= Try it =
In every row below, rename "green wheelie bin" to "green recycling bin" and reproduce the rows with nothing else altered.
Material for this exercise Start Marker
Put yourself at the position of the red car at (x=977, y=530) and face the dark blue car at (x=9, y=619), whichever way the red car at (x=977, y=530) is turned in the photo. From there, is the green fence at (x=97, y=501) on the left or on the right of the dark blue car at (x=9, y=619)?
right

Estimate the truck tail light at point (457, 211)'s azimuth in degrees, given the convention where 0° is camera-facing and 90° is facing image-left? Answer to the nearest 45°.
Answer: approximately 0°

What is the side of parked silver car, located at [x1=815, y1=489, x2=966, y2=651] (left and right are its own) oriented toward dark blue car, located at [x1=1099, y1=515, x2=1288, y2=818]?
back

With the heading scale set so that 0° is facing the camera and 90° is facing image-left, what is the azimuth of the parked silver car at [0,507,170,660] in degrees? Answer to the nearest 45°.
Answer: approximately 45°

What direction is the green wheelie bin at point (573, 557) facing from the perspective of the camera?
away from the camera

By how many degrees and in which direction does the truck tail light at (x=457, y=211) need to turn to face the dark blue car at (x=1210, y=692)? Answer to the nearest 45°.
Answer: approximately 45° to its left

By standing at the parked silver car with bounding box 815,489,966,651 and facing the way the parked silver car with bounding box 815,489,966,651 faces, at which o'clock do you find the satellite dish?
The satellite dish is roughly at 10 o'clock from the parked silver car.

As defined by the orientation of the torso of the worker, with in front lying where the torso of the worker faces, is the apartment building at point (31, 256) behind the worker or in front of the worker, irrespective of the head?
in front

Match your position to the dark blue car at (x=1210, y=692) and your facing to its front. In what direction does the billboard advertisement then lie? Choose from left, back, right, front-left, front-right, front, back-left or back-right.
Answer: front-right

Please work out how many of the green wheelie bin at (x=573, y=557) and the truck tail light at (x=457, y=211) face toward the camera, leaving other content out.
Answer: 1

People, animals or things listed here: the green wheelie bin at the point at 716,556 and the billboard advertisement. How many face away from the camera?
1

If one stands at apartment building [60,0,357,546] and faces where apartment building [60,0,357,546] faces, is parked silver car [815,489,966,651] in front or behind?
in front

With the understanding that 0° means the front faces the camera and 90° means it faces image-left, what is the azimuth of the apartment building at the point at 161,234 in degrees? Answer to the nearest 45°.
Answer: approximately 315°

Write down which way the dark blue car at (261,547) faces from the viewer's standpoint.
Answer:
Material for this exercise End Marker
= Written reply =
Put yourself at the position of the red car at (x=977, y=530) and face the dark blue car at (x=9, y=619), whichever way the red car at (x=977, y=530) is turned in the photo. From there, is the green fence at (x=97, y=501) on the left or on the right of the dark blue car at (x=9, y=619)?
right

Estimate the truck tail light at point (457, 211)'s azimuth in degrees, given the convention where 0° is camera-facing and 90° is facing image-left? Answer to the nearest 45°.
Answer: approximately 0°

What is the side of parked silver car, located at [x1=815, y1=489, x2=966, y2=651] (left and right are its own) oriented toward dark blue car, located at [x1=1099, y1=515, x2=1288, y2=818]?
back

With the heading scale set so that 0° is facing the camera and 90° is facing image-left, what is the azimuth of the parked silver car at [0,507,170,660] in degrees? Answer to the nearest 45°.
Answer: approximately 45°

What direction is the green recycling bin at point (573, 557) facing from the perspective of the camera?
away from the camera

By how many degrees and in which direction does the truck tail light at (x=457, y=211) need to turn to face the dark blue car at (x=1210, y=692)? Answer to the nearest 45°.
Answer: approximately 45° to its left

By standing at the parked silver car with bounding box 815,489,966,651 and facing the way the parked silver car with bounding box 815,489,966,651 faces, at which o'clock do you find the satellite dish?
The satellite dish is roughly at 10 o'clock from the parked silver car.

As defined by the orientation of the torso of the worker, with in front lying where the torso of the worker faces, is the apartment building at point (31, 256) behind the worker or in front of the worker, irrespective of the head?
in front

Match your position to the dark blue car at (x=1210, y=692) and your facing to its front. In what direction does the billboard advertisement then lie? Choose from left, back, right, front-left, front-right, front, back-left or back-right.
Answer: front-right

Please work out how many of the green recycling bin at (x=573, y=557) and the truck tail light at (x=457, y=211) face toward the camera, leaving other content out.
Answer: 1

People, animals or things listed here: the green recycling bin at the point at 716,556 and the billboard advertisement. How many face away from the camera?
1

If one stands at apartment building [60,0,357,546] and faces where apartment building [60,0,357,546] faces, is parked silver car [815,489,966,651] in front or behind?
in front

With the understanding that 0° means the front faces the camera and 90° means it faces image-left, what is the azimuth of the apartment building at the point at 161,234 in degrees? Answer to the nearest 45°.
Answer: approximately 315°

Write down which way the dark blue car at (261,547) faces from the viewer's standpoint.
Answer:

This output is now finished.